New collaborative micro-credentials, with modular learning from various institutions across the country, could truly leverage the skills and capabilities within different institutions. This is what is attractive about the climate adaptability work led from the Resilience by Design Lab at Royal Roads for Natural Resources Canada and the British Columbia Climate Action Secretariat. Already courses were developed at a variety of institutions across Canada, and more are being commissioned. Creating a national set of micro-credentials through aggregation of these courses is the intention, all driven by the competency framework. This could well be a prototype for similar developments in other fields, especially those that are quickly emerging: cybersecurity, AI ethics, AI-enabled health diagnostics and others.
The moment for a systematic approach is now.
In their development of micro-credentials, New Zealand very deliberately set out a framework linked to the qualifications required by industry partners. Australia did something similar to avoid a disconnect — and a lack of portability and transparency — between micro-credentials and the skills sought by employers.
Initial developments in Canada point to three urgent needs:
- A national skills strategy
- A national qualifications framework
- Stronger capabilities in many of our institutions to design, offer and assess competencies
Colleges, universities and Indigenous institutes must promptly address these urgent needs so students can benefit from the full potential of micro-credentials.

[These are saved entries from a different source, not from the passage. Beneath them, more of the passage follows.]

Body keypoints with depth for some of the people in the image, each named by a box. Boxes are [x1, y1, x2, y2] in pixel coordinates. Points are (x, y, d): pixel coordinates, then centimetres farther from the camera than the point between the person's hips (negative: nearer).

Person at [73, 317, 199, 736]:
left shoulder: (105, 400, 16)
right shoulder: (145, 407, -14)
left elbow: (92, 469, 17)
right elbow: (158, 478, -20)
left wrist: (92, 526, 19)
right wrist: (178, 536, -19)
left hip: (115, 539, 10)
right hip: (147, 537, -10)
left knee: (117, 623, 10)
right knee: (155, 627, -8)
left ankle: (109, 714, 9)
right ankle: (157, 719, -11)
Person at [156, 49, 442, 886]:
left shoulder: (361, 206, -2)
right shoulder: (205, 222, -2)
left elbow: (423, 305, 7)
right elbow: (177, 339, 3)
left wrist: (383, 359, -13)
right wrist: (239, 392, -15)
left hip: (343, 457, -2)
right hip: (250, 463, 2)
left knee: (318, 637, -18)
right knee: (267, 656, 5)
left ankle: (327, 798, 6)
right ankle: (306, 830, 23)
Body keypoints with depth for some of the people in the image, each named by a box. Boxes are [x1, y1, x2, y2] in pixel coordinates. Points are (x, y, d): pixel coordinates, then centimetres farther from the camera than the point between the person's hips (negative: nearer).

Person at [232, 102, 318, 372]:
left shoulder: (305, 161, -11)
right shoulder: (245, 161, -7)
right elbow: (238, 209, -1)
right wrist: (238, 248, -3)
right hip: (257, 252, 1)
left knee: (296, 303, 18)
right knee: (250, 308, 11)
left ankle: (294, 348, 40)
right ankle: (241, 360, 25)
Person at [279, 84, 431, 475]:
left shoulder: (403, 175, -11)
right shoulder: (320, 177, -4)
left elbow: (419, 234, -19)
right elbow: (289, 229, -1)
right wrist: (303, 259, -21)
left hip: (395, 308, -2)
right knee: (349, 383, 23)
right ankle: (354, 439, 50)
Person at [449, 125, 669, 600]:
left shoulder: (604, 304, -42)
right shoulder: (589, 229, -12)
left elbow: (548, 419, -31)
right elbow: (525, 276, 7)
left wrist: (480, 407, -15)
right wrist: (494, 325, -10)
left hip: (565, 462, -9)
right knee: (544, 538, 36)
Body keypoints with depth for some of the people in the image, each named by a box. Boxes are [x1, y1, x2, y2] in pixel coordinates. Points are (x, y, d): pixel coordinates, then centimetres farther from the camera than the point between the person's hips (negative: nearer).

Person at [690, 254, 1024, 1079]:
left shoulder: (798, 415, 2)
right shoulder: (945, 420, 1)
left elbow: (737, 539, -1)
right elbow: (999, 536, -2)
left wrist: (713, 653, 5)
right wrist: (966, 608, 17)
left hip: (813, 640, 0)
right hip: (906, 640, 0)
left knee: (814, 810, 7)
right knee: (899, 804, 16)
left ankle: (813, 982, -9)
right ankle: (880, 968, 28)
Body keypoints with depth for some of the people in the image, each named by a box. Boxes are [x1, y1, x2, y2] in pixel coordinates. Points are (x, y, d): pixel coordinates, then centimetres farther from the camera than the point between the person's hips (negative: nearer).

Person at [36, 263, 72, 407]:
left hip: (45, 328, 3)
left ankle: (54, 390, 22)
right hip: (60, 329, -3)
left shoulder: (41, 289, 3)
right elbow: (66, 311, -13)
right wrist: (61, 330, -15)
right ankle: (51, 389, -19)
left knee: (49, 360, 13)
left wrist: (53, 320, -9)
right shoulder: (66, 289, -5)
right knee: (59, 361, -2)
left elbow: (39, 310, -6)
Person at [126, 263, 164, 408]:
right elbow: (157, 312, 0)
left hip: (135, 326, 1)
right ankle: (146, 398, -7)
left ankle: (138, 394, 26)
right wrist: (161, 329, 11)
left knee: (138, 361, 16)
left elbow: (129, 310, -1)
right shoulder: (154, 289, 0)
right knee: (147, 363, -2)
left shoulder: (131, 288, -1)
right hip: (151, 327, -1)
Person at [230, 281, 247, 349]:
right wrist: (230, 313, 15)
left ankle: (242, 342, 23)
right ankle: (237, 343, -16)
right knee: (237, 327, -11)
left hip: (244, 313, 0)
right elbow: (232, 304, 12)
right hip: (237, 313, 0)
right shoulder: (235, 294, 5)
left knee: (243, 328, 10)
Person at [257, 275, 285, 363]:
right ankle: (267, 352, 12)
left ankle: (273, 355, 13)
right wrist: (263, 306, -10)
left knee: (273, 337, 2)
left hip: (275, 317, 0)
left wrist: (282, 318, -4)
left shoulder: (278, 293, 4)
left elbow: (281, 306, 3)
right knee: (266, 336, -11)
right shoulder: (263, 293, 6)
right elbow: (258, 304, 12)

At the heart of the challenge is assessment. How do employers know that a person with a specific micro-credential has the skills and capabilities the credential says they have? Using certain platforms for assessment would enable employers to be directly involved in the assessment of general capabilities (e.g. RIIPEN) and specific competencies (Valid-8). The use of MyCreds to capture these abilities in transcriptable ways would be key.
The moment is ripe for a focused, systematic approach to micro-credentials that is Canada-wide and stakeholder driven. The 10 actions outlined above will help Canada become a leader in the delivery of what micro-credentials are fundamentally about: short-form learning.